Items listed in a dataset

********************

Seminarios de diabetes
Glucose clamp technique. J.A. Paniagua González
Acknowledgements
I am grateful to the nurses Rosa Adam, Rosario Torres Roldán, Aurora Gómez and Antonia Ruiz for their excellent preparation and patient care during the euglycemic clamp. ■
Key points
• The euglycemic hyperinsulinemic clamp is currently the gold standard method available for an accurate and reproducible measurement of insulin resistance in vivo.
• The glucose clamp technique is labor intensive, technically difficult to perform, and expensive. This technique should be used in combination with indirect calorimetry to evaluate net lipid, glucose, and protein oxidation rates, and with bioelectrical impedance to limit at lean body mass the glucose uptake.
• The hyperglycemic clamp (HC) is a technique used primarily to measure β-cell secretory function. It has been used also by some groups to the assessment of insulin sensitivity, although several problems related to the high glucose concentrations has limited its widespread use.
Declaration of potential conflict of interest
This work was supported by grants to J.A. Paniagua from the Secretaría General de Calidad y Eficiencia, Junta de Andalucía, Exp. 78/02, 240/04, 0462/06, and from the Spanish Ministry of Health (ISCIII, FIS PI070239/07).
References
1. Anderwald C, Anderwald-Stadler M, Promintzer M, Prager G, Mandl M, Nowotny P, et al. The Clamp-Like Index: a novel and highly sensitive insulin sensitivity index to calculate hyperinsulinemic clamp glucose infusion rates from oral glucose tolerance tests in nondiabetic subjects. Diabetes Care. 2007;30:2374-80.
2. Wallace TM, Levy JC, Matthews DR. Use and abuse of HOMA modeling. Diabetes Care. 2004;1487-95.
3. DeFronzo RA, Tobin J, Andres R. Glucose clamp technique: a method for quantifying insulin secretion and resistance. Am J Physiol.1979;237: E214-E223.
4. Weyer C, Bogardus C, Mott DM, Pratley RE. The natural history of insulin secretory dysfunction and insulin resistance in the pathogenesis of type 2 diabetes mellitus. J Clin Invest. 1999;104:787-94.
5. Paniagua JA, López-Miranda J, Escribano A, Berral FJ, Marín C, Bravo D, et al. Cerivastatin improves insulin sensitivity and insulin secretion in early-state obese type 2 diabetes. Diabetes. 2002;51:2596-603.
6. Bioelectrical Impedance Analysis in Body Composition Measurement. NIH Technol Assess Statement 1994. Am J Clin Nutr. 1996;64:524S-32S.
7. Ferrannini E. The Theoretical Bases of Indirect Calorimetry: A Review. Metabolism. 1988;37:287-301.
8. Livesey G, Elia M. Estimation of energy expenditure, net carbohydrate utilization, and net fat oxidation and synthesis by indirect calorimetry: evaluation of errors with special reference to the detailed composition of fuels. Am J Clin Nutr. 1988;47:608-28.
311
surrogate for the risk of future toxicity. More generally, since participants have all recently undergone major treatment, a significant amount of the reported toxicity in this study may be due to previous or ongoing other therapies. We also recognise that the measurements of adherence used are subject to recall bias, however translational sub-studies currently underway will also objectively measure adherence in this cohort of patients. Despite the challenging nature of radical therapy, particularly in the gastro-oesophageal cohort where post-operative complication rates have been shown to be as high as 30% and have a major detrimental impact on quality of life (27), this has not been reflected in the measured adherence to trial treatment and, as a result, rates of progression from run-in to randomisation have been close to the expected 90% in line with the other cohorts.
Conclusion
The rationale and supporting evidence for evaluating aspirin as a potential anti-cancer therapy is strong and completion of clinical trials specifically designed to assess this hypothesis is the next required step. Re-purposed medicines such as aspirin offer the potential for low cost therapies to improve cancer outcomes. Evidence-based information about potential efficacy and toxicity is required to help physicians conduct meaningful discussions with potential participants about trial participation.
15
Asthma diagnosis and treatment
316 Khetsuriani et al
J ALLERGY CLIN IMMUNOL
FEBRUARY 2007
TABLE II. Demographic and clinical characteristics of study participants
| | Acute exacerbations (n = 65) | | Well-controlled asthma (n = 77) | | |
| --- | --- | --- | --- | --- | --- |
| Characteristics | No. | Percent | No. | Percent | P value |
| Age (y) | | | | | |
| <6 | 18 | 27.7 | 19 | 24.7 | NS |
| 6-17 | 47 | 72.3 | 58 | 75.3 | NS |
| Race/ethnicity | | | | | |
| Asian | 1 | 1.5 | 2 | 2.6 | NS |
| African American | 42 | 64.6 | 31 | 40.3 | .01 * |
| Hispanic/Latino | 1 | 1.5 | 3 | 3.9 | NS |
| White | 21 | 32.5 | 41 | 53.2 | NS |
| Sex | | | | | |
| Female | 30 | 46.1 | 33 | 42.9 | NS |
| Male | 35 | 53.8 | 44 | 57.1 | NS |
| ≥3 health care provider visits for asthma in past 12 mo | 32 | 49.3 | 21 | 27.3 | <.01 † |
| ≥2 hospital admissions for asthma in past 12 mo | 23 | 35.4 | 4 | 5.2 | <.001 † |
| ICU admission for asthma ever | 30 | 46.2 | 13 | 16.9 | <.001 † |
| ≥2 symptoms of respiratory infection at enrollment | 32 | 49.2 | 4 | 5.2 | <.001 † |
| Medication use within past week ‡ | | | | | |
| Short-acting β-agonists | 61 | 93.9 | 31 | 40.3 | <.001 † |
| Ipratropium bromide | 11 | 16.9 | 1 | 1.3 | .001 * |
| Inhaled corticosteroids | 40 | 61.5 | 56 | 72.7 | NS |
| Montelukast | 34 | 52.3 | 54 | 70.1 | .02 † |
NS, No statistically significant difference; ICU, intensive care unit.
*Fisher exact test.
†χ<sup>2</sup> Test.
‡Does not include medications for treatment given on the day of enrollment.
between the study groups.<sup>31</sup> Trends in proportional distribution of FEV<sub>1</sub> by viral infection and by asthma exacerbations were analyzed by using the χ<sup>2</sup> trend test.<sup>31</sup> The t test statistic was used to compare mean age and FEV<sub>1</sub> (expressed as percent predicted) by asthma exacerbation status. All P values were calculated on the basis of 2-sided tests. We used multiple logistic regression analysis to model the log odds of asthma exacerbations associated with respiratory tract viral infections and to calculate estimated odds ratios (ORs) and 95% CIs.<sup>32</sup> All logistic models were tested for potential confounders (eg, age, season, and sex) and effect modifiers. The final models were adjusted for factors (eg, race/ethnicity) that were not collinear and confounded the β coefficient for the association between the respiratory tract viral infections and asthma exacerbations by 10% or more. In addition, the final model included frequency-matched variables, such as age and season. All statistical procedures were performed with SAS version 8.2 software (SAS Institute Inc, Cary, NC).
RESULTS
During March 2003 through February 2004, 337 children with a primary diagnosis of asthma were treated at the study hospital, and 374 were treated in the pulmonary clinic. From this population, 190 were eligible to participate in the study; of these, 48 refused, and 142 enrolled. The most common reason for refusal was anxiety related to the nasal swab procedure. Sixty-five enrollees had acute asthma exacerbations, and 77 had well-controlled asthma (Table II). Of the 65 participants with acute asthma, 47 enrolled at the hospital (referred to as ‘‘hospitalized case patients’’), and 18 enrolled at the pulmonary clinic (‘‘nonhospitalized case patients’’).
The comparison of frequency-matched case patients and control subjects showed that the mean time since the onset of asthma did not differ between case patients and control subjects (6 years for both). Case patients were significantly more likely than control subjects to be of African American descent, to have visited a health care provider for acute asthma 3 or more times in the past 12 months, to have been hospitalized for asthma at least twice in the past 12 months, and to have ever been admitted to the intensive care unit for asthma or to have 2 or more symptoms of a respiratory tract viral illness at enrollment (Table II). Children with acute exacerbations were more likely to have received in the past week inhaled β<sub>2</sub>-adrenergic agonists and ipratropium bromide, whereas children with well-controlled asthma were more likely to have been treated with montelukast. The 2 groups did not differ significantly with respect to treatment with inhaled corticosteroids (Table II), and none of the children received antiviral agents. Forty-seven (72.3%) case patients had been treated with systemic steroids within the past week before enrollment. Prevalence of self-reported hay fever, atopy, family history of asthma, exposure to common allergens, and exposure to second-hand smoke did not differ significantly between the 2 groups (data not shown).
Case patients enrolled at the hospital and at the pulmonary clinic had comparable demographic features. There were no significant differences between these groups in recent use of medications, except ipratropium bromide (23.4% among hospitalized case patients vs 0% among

********************

Transcribe, exactly and without additions, the lines of the records above, beginning with the line that contains "FEBRUARY 2007" and ending with the line that contains "1.3 | .001 * |", both included.

FEBRUARY 2007
TABLE II. Demographic and clinical characteristics of study participants
| | Acute exacerbations (n = 65) | | Well-controlled asthma (n = 77) | | |
| --- | --- | --- | --- | --- | --- |
| Characteristics | No. | Percent | No. | Percent | P value |
| Age (y) | | | | | |
| <6 | 18 | 27.7 | 19 | 24.7 | NS |
| 6-17 | 47 | 72.3 | 58 | 75.3 | NS |
| Race/ethnicity | | | | | |
| Asian | 1 | 1.5 | 2 | 2.6 | NS |
| African American | 42 | 64.6 | 31 | 40.3 | .01 * |
| Hispanic/Latino | 1 | 1.5 | 3 | 3.9 | NS |
| White | 21 | 32.5 | 41 | 53.2 | NS |
| Sex | | | | | |
| Female | 30 | 46.1 | 33 | 42.9 | NS |
| Male | 35 | 53.8 | 44 | 57.1 | NS |
| ≥3 health care provider visits for asthma in past 12 mo | 32 | 49.3 | 21 | 27.3 | <.01 † |
| ≥2 hospital admissions for asthma in past 12 mo | 23 | 35.4 | 4 | 5.2 | <.001 † |
| ICU admission for asthma ever | 30 | 46.2 | 13 | 16.9 | <.001 † |
| ≥2 symptoms of respiratory infection at enrollment | 32 | 49.2 | 4 | 5.2 | <.001 † |
| Medication use within past week ‡ | | | | | |
| Short-acting β-agonists | 61 | 93.9 | 31 | 40.3 | <.001 † |
| Ipratropium bromide | 11 | 16.9 | 1 | 1.3 | .001 * |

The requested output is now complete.